--- Goal of the exercise ---
Pick each line that has "Breast" out of the records.

------ Input material

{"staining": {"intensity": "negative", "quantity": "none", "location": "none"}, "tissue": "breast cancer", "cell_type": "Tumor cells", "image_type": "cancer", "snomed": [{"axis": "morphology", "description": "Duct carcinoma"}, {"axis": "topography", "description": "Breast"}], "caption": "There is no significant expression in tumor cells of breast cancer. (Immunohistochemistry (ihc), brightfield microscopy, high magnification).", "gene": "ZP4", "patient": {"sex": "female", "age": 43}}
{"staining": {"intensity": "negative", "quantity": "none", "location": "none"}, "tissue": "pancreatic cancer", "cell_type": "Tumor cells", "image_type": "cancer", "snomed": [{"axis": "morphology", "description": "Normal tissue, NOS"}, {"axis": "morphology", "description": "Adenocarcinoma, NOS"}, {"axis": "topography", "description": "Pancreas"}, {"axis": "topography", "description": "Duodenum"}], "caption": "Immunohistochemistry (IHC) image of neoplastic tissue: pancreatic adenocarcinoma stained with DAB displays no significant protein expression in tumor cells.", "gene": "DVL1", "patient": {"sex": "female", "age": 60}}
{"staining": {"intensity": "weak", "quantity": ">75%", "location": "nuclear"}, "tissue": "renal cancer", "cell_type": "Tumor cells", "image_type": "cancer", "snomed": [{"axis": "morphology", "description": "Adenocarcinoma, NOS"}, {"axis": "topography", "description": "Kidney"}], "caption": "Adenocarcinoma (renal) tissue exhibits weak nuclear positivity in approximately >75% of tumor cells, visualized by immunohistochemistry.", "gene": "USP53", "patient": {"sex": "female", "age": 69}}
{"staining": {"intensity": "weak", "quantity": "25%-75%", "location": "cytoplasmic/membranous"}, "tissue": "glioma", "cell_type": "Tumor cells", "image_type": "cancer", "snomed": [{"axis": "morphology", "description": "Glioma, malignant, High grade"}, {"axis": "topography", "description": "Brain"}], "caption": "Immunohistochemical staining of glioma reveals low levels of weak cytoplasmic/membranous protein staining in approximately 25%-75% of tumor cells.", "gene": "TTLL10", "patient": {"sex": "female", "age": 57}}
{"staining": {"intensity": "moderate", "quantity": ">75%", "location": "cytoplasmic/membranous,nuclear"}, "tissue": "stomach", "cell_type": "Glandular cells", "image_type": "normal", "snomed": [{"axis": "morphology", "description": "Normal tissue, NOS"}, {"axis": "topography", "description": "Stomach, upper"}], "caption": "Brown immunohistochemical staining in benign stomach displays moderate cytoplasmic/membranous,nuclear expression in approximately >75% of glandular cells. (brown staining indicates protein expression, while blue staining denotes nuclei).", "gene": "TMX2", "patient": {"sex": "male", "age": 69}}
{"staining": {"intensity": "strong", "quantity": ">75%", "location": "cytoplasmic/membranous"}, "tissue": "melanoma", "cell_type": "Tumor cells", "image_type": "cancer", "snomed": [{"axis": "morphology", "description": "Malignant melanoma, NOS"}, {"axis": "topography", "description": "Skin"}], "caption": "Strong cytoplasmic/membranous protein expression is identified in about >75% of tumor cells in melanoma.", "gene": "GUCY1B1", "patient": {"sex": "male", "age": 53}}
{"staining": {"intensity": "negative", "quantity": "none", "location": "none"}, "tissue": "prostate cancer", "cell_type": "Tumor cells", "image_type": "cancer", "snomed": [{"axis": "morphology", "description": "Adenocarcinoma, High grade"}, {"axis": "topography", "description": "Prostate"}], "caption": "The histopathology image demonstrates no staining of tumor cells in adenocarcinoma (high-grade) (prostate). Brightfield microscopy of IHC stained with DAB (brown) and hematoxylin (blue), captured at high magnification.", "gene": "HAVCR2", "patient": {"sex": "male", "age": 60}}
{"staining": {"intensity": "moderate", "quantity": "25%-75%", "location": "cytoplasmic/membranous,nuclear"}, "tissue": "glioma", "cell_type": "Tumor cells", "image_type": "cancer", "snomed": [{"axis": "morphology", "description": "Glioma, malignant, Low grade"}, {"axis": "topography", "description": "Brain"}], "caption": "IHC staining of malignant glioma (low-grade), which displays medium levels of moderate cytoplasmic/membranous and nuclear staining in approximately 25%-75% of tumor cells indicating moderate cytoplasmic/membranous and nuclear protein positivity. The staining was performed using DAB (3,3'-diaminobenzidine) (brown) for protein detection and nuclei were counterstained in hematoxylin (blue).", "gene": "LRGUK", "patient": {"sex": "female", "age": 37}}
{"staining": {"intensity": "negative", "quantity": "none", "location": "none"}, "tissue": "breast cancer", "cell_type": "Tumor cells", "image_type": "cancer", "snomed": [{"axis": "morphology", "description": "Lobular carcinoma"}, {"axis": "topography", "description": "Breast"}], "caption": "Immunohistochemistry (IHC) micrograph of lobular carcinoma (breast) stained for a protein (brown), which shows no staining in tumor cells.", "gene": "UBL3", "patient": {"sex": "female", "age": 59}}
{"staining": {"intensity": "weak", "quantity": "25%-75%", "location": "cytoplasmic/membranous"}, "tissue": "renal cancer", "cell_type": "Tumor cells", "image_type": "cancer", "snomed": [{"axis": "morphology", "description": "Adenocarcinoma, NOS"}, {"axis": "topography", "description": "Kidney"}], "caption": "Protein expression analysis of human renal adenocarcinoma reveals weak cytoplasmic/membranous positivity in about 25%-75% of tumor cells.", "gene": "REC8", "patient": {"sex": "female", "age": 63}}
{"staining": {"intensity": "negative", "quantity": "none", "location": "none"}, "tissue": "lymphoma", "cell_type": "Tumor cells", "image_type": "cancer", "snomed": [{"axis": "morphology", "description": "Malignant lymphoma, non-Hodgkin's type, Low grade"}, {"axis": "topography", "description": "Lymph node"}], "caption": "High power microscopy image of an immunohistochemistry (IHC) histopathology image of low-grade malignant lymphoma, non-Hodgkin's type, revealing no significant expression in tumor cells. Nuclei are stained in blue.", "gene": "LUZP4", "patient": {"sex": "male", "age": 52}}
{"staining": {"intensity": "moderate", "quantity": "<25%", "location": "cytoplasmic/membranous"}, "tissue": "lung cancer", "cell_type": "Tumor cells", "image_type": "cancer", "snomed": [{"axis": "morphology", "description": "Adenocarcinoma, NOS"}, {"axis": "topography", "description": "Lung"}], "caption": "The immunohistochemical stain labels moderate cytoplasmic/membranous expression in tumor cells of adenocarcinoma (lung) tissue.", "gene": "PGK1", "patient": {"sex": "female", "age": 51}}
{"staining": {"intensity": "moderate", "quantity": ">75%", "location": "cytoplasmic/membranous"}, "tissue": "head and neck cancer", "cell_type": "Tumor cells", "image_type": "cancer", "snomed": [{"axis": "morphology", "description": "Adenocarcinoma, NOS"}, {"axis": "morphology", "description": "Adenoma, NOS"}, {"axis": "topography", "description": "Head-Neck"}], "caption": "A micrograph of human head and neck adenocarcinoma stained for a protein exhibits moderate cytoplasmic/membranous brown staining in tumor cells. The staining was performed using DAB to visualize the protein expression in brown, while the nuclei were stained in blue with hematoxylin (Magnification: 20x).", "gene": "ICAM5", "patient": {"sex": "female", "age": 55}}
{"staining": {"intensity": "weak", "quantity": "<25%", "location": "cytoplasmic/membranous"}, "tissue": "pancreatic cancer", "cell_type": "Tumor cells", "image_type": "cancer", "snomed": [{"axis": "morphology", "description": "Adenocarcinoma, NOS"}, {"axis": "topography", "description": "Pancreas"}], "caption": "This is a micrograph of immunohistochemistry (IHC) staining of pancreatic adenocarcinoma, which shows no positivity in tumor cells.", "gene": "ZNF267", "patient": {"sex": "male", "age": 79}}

------------

--- Result of this exercise ---
{"staining": {"intensity": "negative", "quantity": "none", "location": "none"}, "tissue": "breast cancer", "cell_type": "Tumor cells", "image_type": "cancer", "snomed": [{"axis": "morphology", "description": "Duct carcinoma"}, {"axis": "topography", "description": "Breast"}], "caption": "There is no significant expression in tumor cells of breast cancer. (Immunohistochemistry (ihc), brightfield microscopy, high magnification).", "gene": "ZP4", "patient": {"sex": "female", "age": 43}}
{"staining": {"intensity": "negative", "quantity": "none", "location": "none"}, "tissue": "breast cancer", "cell_type": "Tumor cells", "image_type": "cancer", "snomed": [{"axis": "morphology", "description": "Lobular carcinoma"}, {"axis": "topography", "description": "Breast"}], "caption": "Immunohistochemistry (IHC) micrograph of lobular carcinoma (breast) stained for a protein (brown), which shows no staining in tumor cells.", "gene": "UBL3", "patient": {"sex": "female", "age": 59}}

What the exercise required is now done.